Centre for Music backers press on with plans after being thrown funding lifeline earlier this year

Backers of the planned new home of the London Symphony Orchestra have begun the hunt for a design team for the venue set to replace the current home of the Museum of London.

The scheme, which has an estimated price tag of £278 million, seemed doomed last November when Theresa May’s government withdrew funding.

Former chancellor George Osborne had previously allocated £5.5 million at the end of 2015 to bankroll a detailed business plan.

But the scheme, called the Centre for Music, was handed a lifeline earlier this year when the City of London Corporation pledged up to £2.5 million to help produce the business case which is due to be completed at the end of next year.

The Centre for Music project, led by partners the Barbican, London Symphony Orchestra and Guildhall School of Music & Drama under the leadership of conductor Simon Rattle, wants a concept design that will be sent in along with the business case next December.

Teams have been asked to consist of an architect, building service engineer, civil and structural engineer, acoustician and theatre consultant.

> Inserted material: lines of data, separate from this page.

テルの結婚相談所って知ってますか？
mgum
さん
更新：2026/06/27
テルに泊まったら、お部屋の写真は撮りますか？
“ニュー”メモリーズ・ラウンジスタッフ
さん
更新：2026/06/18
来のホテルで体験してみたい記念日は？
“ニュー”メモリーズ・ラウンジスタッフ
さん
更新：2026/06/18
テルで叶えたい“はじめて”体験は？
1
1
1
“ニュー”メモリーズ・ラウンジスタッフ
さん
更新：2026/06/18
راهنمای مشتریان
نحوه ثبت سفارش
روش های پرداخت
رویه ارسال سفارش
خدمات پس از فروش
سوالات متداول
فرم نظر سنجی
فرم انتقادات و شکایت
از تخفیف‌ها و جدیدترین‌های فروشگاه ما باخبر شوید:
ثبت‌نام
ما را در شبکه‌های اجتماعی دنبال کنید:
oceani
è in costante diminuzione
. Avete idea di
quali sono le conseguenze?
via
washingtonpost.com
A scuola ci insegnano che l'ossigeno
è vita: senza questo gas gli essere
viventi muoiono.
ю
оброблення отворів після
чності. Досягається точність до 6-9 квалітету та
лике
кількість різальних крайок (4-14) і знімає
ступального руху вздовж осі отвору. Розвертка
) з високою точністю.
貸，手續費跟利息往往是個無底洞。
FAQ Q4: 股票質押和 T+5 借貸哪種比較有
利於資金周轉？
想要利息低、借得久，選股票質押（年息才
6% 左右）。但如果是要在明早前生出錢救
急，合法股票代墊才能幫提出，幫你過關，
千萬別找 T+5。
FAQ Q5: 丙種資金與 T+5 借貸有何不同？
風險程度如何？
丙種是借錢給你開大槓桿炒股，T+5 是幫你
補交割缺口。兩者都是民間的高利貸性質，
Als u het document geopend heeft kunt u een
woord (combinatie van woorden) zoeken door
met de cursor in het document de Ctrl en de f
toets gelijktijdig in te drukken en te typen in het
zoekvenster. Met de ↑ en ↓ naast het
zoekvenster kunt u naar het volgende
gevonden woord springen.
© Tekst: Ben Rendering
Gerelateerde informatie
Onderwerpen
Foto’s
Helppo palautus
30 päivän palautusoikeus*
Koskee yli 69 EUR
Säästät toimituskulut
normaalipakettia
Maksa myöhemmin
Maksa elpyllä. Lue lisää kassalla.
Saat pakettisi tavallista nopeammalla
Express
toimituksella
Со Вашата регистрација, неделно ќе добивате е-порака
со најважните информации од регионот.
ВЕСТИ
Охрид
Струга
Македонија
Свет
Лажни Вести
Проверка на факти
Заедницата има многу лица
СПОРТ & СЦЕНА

As well as a concert hall, the scheme will include education, training and digital spaces along with “significant supporting commercial areas”.

The Museum of London is relocating to a new site in nearby West Smithfield with that project, designed by Stanton Williams and Asif Khan, set to open in 2022.

Under the Centre for Music plans, the existing Museum of London at London Wall will be torn down.

Appointing an architect is the first stage of the process with practices given until June 9 to send in their submissions. Details on how to enter can be found here.

Up to six firms will be shortlisted and asked to send in tenders with each firm picking up an honorarium of £10,000.

The panel that will pick an architect winner includes Rattle, London Symphony Orchestra managing director Kathryn McDowell, Royal Opera House chief executive Alex Beard along with Eva Jiricna Architects founder Eva Jiricna, Publica director Lucy Musgrave and LSE professor of urban studies Ricky Burdett.